Les Cox (Sportifs)
Scheiß Mit Reis (Sea)
Going on first impressions, the debut album from Newcastle’s Les Cox (Sportifs) is a bit like the initial disappointment felt when removing the sleeve from a ready meal. Their name is a weak pun and the album title amounts to a puerile joke that every Standard Grade German student will be well-versed in. However unlike said meals, Les Cox and band are anything but disappointing.
It’s hard to make sense of the music at first. It sounds at first like two separate bands, with Jonathan Richman style vocals set to rumbling blues/rockabilly. It’s markedly ramshackle but by the halfway point it’ll have you hooked, like watching a shelf full of china plates collapse only for them all to land unscathed in a pretty formation on the floor, it’s unexpectedly enjoyable.
Yet opening track ‘Dead Beat Formula’ gives basically no indication of what follows. Unpolished and proud, the band are evidently versatile, seemingly comfortable with straight-forward rocking out (Jesse Burns) and more obscure pop efforts, like on Reduction Strategies, peppered with keyboards that sound like a speech therapy session for the cast of Clangers. They manage this without sounding out of their depth, not easy to do.

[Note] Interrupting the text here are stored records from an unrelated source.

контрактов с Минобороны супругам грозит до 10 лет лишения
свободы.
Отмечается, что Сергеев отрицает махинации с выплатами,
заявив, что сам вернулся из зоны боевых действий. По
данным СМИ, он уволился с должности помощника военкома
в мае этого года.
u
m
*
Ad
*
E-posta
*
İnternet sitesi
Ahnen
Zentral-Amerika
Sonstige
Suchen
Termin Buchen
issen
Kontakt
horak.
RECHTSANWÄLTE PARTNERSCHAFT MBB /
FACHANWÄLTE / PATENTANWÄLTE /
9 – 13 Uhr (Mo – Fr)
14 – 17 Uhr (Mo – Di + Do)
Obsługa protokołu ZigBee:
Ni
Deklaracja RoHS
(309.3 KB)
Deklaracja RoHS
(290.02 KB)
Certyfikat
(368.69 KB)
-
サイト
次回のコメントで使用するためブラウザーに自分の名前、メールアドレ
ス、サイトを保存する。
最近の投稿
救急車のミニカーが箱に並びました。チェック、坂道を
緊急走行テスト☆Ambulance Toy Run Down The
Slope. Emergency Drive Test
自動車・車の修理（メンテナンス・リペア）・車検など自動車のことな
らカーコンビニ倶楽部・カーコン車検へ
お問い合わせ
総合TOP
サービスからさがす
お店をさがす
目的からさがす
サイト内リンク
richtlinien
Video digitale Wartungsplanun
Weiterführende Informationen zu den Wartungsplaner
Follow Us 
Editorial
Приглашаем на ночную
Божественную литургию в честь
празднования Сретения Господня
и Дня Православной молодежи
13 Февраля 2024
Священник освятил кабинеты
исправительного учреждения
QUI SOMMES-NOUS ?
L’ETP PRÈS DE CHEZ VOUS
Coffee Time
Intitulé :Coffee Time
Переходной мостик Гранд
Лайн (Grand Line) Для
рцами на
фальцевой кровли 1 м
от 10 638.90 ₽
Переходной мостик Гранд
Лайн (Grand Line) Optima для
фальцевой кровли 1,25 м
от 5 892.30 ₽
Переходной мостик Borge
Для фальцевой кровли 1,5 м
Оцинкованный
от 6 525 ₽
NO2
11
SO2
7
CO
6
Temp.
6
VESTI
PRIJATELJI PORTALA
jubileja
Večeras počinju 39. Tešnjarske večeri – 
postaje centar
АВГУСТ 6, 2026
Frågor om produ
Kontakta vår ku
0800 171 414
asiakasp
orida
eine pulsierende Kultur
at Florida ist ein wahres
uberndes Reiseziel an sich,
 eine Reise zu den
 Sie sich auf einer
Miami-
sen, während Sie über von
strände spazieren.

There’s more than a few hints that the band don’t really care about being taken seriously (as the admittedly hilarious title track will demonstrate) and perhaps that defying of conventions allows them to be more creative with subject matter, none of that boring relationships and getting drunk stuff that we can all attempt to relate to here. There’s just nothing ordinary about this band, always staying interesting. It helps that they can play a bit too, just listen to the abundance of earth-shattering guitar riffs, wear protective head gear if you want.
Willing to be more adventurous that most, it pays off for Les Cox (Sportifs), this album is undeniably interesting and the songs quickly stick in your brain like an unpleasant image of an under-dressed pensioner. Except you might actually enjoy this.